Within a short period – perhaps seconds, though it felt so much longer, people began walking and the noise began again, though it had been strangely silent while people waited to see what had happened. It’s that way after a rocket attack – the waiting to see what had happened.

This is what happened yesterday and the day before. This is what happened this morning.

So I have written of a mortar and a rocket and now the question…no, it isn’t about the media for I long ago surrendered to the fact that they care what Israel does (or their interpretation of it), not what is done to Israel. The question is – where is the outrage? Where?
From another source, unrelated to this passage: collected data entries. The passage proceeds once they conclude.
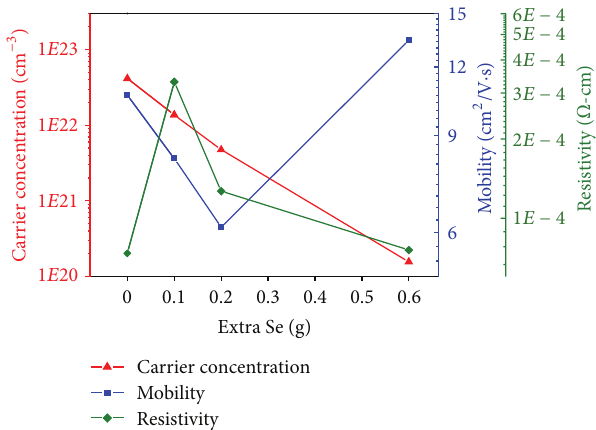
Figure8:Resistivity( 𝜌 ),hallmobility( 𝜇 ),andcarrierconcentration ( 𝑛 ) of the CIS absorber layers as a function of extra Se content; the selenization temperature was 550 ∘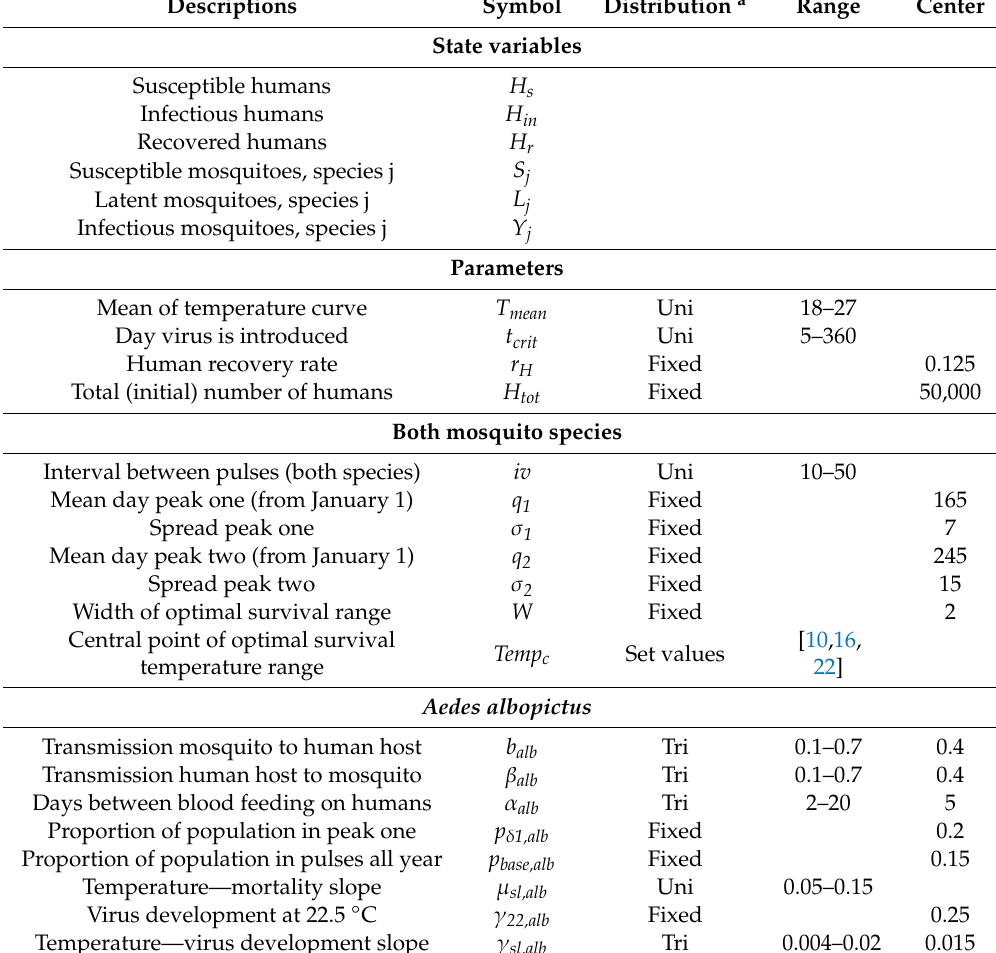
Figure 1. Flow chart of model. Temperature dependent functions shown in green text, seasonal mosquito recruitment in red, and strain-specific transmission parameters (infection) in light blue (humans) and dark blue (mosquitoes). Species A is Aedes aegpti and Species B is Aedes albopictus. Table 1. State variables, parameters, and parameter distributions used in the model and LHC analysis.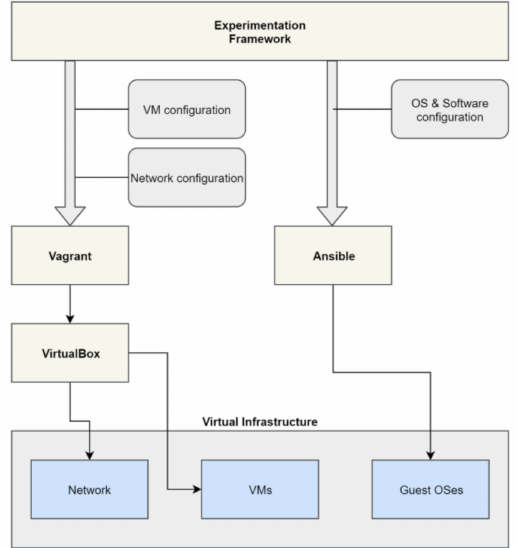
Figure 1. Scheme of the virtual bench for obtaining experimental evaluations of the integration of information technology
A child, for 15 is still a child, was injured in her city, meters away from a kindergarten by a rocket that suddenly came flying at her city. Where? Where is the outrage? The horror? The international demand that it stop.

3 Comments

  1. These incidents in Israel that the media does not report are an outrage indeed…for those of us that do read the Israeli news daily, we feel your pain and we feel your horror that the world seems to be apathetic….sometimes one cannot help but think that it is 1933 again, the attacks against Jews today, the silence of the countries in which it happens. South America and Europe say nothing, allowing history to repeat itself. The major difference of course between now and 1933 is the Jews THANK G-D are not defenseless anymore. We can and we will always defend ourselves and fight back.. I pray that my fellow Jews stay safe in Israel, I pray for this daily.

  2. And then there is Israel’s feckless and incompetent government, which spent billions to develop an anti-missile system to defend the south, only to inform the Israeli public it wouldn’t them give much protection.

    It angers me your son might have to die to do the job Israel’s leaders should have done two years ago to eliminate Hamas but didn’t. And for pulling its punches, Israel may well pay a higher price later.